(Extracted data entries)
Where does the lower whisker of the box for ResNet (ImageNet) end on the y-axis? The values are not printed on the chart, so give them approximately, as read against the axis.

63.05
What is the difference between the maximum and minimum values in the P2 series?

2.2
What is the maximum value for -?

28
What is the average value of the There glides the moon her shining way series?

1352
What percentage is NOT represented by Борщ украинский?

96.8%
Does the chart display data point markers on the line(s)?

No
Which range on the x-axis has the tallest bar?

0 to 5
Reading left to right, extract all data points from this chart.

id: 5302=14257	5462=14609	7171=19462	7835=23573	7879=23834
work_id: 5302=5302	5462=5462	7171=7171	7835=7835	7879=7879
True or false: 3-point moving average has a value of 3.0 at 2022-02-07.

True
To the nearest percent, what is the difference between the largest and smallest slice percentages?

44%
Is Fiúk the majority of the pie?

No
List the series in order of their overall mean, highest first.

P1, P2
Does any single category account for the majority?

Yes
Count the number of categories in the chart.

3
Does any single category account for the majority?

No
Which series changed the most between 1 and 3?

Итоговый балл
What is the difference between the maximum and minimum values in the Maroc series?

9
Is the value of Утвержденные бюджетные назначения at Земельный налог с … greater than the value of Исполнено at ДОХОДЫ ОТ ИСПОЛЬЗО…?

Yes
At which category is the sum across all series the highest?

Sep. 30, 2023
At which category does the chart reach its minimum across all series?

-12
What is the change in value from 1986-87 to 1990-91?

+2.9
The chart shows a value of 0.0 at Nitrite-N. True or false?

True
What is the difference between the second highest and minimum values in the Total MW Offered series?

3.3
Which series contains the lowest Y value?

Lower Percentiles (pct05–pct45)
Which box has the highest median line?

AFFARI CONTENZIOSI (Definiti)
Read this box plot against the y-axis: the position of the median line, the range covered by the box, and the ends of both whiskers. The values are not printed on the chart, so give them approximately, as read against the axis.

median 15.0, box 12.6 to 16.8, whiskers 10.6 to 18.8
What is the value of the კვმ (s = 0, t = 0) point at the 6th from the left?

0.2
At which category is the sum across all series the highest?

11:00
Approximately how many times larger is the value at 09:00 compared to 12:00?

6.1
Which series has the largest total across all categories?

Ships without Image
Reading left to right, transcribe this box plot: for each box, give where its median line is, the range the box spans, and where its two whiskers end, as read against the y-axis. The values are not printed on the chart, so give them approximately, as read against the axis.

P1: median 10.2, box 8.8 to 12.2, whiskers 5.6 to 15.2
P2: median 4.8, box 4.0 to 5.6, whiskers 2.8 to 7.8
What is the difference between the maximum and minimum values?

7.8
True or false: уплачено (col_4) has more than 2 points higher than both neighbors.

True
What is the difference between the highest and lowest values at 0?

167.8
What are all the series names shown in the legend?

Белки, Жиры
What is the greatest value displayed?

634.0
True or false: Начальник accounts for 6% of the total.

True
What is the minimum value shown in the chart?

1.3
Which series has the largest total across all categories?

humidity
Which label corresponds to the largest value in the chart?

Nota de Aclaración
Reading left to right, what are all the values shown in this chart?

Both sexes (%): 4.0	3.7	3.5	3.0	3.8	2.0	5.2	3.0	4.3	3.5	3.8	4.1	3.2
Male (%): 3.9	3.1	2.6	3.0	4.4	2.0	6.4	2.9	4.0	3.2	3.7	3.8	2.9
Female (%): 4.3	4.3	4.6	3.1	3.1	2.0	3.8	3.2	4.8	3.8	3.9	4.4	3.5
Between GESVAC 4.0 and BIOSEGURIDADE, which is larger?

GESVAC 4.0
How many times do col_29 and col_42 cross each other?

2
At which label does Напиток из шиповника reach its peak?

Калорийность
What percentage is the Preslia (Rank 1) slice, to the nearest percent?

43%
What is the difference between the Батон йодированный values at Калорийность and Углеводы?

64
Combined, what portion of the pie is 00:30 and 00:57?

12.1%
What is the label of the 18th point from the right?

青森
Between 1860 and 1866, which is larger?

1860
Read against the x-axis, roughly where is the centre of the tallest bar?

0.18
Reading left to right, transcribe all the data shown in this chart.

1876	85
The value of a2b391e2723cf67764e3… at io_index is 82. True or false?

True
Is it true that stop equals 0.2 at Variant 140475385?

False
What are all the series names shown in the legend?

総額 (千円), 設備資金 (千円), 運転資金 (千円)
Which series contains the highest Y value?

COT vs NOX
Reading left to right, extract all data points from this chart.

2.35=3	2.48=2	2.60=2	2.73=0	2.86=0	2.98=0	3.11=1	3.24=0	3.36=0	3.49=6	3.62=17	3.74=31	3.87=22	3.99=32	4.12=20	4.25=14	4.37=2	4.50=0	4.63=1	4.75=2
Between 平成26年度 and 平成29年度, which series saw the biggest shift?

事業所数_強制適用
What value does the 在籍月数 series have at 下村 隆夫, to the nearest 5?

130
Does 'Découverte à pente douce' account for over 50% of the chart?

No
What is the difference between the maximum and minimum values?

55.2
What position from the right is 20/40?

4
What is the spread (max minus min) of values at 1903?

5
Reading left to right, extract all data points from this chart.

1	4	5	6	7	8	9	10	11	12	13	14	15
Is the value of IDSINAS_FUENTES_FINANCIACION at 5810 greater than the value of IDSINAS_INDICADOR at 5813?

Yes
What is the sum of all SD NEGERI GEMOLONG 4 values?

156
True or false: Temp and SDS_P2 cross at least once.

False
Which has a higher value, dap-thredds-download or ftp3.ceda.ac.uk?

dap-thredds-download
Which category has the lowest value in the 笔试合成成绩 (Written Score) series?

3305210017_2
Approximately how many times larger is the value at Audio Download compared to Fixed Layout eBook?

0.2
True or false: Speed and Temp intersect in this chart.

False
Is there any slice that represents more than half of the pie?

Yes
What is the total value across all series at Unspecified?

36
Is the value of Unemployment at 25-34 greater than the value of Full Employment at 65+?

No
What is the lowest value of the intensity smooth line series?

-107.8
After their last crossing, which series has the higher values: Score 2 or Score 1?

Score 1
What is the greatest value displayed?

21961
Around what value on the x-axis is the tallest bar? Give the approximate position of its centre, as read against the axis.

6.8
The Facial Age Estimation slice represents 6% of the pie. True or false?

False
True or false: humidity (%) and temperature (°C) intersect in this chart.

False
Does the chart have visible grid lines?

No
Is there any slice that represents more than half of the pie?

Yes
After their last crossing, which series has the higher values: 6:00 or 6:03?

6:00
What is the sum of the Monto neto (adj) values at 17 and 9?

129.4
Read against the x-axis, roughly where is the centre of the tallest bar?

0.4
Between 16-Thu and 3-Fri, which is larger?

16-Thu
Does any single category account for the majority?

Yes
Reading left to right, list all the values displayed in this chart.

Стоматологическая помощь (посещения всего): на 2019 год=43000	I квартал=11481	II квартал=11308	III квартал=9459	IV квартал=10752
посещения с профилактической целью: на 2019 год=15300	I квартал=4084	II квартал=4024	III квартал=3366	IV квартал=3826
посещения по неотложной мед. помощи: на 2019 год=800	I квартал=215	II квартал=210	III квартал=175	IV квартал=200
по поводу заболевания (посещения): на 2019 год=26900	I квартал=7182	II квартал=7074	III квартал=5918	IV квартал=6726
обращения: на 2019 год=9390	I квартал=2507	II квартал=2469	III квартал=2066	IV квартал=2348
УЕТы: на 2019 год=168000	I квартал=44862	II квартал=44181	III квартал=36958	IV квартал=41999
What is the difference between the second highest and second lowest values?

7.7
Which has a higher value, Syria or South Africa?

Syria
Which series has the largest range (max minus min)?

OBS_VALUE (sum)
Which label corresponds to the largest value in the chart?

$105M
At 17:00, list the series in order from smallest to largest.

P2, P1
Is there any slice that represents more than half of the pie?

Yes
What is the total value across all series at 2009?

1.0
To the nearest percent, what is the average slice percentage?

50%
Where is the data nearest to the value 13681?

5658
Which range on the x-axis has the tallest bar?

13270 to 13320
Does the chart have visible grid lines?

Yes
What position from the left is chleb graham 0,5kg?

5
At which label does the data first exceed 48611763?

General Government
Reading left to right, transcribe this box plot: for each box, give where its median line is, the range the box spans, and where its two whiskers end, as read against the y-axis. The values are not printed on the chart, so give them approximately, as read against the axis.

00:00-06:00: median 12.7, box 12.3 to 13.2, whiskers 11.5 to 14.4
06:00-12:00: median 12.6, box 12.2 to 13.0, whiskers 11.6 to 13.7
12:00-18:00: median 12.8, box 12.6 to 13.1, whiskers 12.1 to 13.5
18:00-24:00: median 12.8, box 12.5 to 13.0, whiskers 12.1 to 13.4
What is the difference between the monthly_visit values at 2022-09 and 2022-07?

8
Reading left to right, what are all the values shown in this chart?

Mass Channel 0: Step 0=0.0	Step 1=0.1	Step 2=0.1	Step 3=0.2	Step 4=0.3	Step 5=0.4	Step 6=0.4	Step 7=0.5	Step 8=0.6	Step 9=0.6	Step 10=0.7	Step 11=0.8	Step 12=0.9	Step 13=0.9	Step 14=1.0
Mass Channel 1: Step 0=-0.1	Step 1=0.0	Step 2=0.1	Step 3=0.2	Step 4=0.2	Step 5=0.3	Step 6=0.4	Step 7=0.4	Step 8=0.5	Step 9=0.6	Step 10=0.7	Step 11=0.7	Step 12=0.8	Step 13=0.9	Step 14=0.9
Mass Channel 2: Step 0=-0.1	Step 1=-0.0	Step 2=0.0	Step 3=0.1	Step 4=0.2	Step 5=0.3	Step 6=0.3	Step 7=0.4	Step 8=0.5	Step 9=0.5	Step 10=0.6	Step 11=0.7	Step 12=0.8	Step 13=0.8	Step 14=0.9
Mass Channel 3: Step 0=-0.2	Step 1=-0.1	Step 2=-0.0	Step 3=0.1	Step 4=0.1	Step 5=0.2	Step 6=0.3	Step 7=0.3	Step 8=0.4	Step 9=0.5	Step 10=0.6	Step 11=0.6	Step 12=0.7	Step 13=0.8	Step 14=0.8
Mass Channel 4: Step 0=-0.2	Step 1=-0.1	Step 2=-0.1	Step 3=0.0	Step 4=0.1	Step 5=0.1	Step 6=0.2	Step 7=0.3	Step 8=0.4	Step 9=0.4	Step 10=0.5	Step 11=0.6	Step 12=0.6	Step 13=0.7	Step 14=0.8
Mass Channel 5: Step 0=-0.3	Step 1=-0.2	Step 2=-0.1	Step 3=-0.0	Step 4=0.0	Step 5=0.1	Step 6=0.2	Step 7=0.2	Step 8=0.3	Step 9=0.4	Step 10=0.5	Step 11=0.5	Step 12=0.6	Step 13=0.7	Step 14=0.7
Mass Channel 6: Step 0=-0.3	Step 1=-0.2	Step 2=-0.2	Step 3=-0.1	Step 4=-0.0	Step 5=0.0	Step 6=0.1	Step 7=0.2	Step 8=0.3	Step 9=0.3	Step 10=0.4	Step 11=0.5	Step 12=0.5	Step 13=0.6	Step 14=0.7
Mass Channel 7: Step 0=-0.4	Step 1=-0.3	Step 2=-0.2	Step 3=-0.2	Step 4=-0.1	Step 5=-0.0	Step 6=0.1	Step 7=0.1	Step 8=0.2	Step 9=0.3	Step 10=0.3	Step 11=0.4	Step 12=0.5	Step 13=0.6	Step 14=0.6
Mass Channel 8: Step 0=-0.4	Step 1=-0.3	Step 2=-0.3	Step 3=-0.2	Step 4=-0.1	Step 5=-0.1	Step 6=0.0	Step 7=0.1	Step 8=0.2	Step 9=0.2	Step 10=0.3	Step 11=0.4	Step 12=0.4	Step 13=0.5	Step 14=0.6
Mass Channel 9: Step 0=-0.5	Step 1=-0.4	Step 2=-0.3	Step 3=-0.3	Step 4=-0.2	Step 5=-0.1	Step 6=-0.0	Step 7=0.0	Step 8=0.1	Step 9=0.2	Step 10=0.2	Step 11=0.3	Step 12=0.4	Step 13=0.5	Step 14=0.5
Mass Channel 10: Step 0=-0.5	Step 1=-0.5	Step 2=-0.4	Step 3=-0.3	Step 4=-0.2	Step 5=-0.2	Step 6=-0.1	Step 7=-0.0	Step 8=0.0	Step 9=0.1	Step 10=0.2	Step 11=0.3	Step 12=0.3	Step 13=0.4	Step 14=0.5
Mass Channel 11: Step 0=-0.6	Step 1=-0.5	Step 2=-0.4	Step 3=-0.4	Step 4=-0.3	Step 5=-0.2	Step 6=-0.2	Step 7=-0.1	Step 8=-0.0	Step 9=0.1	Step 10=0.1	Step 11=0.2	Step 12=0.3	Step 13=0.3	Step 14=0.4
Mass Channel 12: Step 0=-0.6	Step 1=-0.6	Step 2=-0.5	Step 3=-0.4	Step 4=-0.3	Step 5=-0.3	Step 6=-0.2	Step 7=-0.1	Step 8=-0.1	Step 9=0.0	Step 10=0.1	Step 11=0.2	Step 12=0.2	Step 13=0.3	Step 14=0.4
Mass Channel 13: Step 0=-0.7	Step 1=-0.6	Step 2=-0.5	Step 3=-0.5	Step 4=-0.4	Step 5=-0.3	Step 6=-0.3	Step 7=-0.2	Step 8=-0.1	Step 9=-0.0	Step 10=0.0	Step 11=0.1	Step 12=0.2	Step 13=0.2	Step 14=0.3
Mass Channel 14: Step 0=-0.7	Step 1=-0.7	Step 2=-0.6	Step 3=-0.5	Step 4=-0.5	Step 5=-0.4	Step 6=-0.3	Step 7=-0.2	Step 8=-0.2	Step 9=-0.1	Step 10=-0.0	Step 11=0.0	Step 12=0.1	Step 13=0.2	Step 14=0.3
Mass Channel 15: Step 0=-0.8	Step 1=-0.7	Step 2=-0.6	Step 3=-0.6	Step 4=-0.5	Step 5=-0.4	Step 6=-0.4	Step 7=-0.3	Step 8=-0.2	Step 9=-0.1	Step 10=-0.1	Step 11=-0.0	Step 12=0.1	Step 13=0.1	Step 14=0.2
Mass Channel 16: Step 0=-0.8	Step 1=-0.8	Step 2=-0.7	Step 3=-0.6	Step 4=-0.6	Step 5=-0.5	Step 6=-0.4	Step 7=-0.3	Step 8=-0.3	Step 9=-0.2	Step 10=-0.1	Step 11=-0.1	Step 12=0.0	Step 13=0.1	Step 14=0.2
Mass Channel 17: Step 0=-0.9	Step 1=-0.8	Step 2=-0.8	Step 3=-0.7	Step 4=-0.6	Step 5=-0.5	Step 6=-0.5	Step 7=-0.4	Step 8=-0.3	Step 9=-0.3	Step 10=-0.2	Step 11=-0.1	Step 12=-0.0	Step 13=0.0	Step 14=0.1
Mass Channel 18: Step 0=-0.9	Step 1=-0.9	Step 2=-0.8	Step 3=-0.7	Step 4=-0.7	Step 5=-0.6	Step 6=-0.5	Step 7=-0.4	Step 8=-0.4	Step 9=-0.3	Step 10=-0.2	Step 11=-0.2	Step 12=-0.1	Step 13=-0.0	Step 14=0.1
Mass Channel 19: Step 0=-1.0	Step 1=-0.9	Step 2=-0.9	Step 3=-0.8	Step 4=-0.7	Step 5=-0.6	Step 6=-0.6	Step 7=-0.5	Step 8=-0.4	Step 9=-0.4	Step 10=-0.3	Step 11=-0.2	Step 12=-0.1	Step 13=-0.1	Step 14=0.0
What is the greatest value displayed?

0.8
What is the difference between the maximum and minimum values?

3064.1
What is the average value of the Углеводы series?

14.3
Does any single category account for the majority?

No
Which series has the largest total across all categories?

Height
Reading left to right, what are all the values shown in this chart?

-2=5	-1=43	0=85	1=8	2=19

* What you will do *
Copy out the entries above word for word, starting at the very first line and ending at the line that contains "the Maroc series?", with both of those lines included.

* Task result *
Where does the lower whisker of the box for ResNet (ImageNet) end on the y-axis? The values are not printed on the chart, so give them approximately, as read against the axis.

63.05
What is the difference between the maximum and minimum values in the P2 series?

2.2
What is the maximum value for -?

28
What is the average value of the There glides the moon her shining way series?

1352
What percentage is NOT represented by Борщ украинский?

96.8%
Does the chart display data point markers on the line(s)?

No
Which range on the x-axis has the tallest bar?

0 to 5
Reading left to right, extract all data points from this chart.

id: 5302=14257	5462=14609	7171=19462	7835=23573	7879=23834
work_id: 5302=5302	5462=5462	7171=7171	7835=7835	7879=7879
True or false: 3-point moving average has a value of 3.0 at 2022-02-07.

True
To the nearest percent, what is the difference between the largest and smallest slice percentages?

44%
Is Fiúk the majority of the pie?

No
List the series in order of their overall mean, highest first.

P1, P2
Does any single category account for the majority?

Yes
Count the number of categories in the chart.

3
Does any single category account for the majority?

No
Which series changed the most between 1 and 3?

Итоговый балл
What is the difference between the maximum and minimum values in the Maroc series?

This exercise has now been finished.